▶ Task statement: Output all entries verbatim. Skip pictures.

▶ Records contained in a dataset:

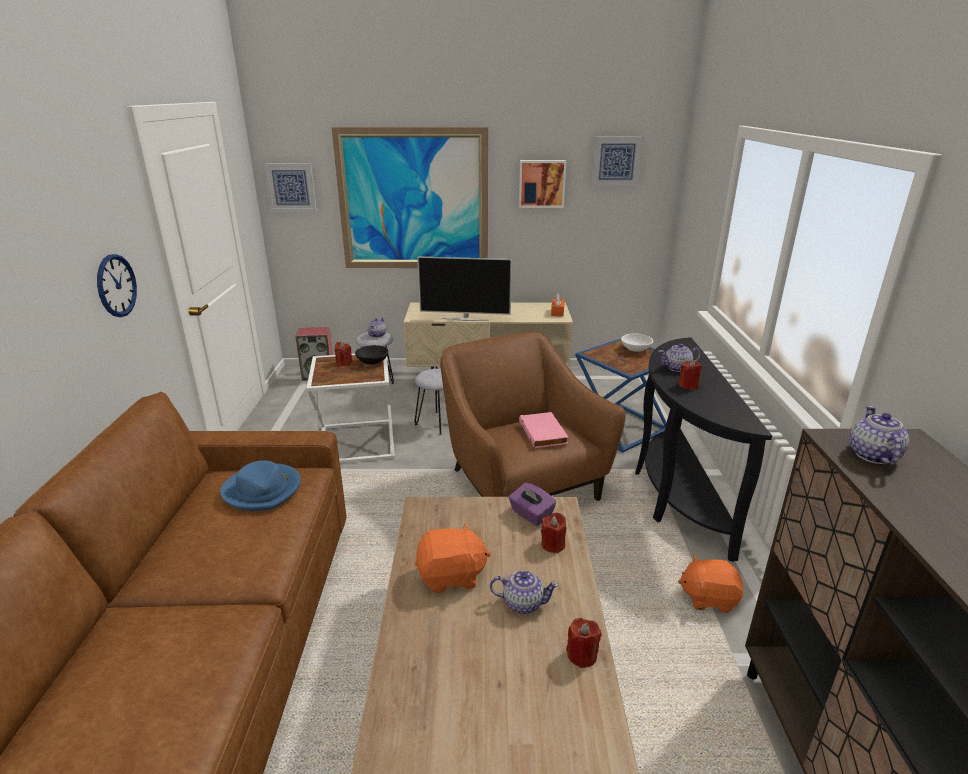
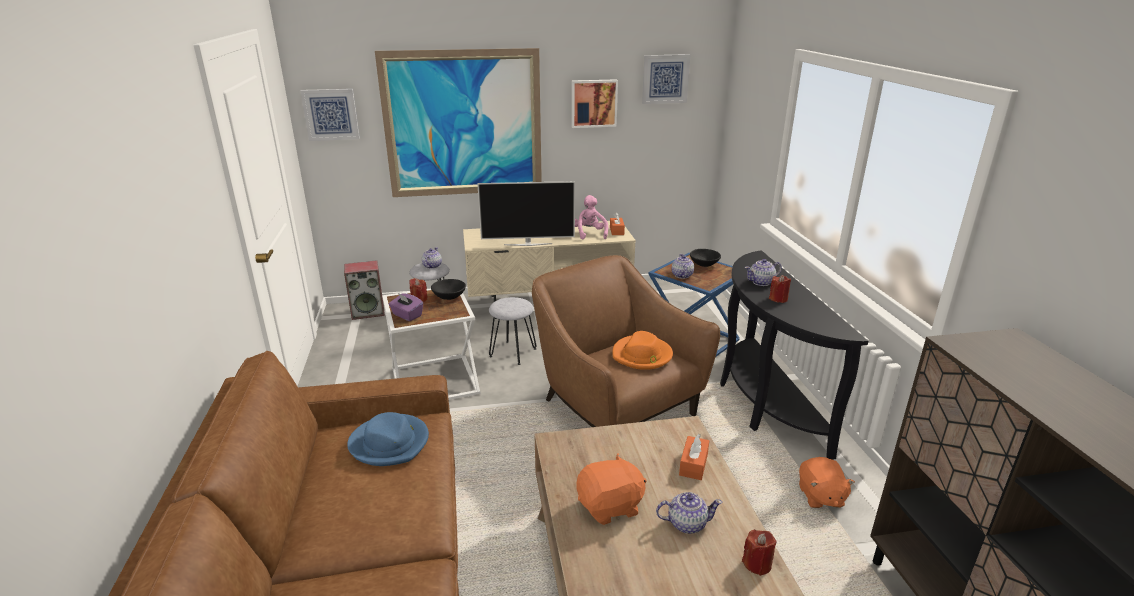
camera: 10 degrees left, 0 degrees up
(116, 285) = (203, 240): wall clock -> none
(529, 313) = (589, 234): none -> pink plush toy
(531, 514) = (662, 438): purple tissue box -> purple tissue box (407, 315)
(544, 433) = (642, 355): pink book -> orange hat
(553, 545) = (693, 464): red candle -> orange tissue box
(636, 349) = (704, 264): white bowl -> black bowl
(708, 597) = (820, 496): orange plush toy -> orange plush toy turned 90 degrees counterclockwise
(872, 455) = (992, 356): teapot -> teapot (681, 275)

▶ Answer to this task:
camera: 10 degrees left, 0 degrees up
(116, 285) = (203, 240): wall clock -> none
(529, 313) = (589, 234): none -> pink plush toy
(531, 514) = (662, 438): purple tissue box -> purple tissue box (407, 315)
(544, 433) = (642, 355): pink book -> orange hat
(553, 545) = (693, 464): red candle -> orange tissue box
(636, 349) = (704, 264): white bowl -> black bowl
(708, 597) = (820, 496): orange plush toy -> orange plush toy turned 90 degrees counterclockwise
(872, 455) = (992, 356): teapot -> teapot (681, 275)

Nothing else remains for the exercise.